Eventually the pressure gathering outside secured Soltan’s release at the end of May 2015, helped no doubt by his dual citizenship. Ironically he had to give up his Egyptian passport as a condition of his release. Though he is not with them anymore, Soltan is still concerned about the 41,000 people still imprisoned on unjust charges. Young people have no room to breathe, he says, no space for dialogue and dissent, coupled with a growing disbelief in democracy and freedom which leaves them with few options. “The radicalisation process is a real thing; it’s happening… the way things are happening in Egypt is going to lead, not just the country, but the region in to a very dark tunnel.”

“Our governments are refusing to give any real consequences to a regime that is escalating in its repression,” he says of President Al-Sisi’s upcoming visit to the UK. “They’re also not rewarding the opposition at all for maintaining this non-violence. What are you pushing these youth to? Especially since it’s such a young country; the youth are the future.”

Inside prison there are still between four and five dual citizen detainees nobody knows about as well as countless other journalists, academics, minors, ex-officials and girls. “There are so many different categories of people that every single one is not just a number, every one of them has a story, and every one of them has a family behind them. Some of them have two or three members of their family in prison. It’s the story of an entire society that has suffered and continues to suffer while the world is silent.”

“In the beginning we were saying why are you arresting people? Now we’re saying just arrest them, don’t assassinate them. How much worse is it going to get?” he asks.

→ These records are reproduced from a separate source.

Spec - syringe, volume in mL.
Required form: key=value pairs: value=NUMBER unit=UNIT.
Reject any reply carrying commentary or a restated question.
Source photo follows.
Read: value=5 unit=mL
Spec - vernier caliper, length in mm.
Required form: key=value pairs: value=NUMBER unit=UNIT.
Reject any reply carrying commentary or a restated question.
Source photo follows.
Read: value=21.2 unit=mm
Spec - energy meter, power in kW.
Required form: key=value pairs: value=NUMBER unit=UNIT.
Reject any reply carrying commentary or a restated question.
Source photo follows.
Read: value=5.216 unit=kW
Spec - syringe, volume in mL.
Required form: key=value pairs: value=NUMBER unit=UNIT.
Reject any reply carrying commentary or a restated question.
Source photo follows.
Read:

Along with other former detainees Soltan is advocating, campaigning and pressurising government officials and decision makers to help bring about human rights in Egypt. Is that his full time job now? “It doesn’t pay like one,” replies his sister. “It doesn’t pay at all,” laughs Soltan. “It’s an unpaid, full time job. It’s my responsibility to tell the story of those inside so that’s what I’m doing, I’m doing that there, I’m doing that here and I’m going to continue doing that… we have to, for those inside. Some of my friends are on death row. Some of my journalist friends have a life sentence. So there’s a sense of responsibility there.”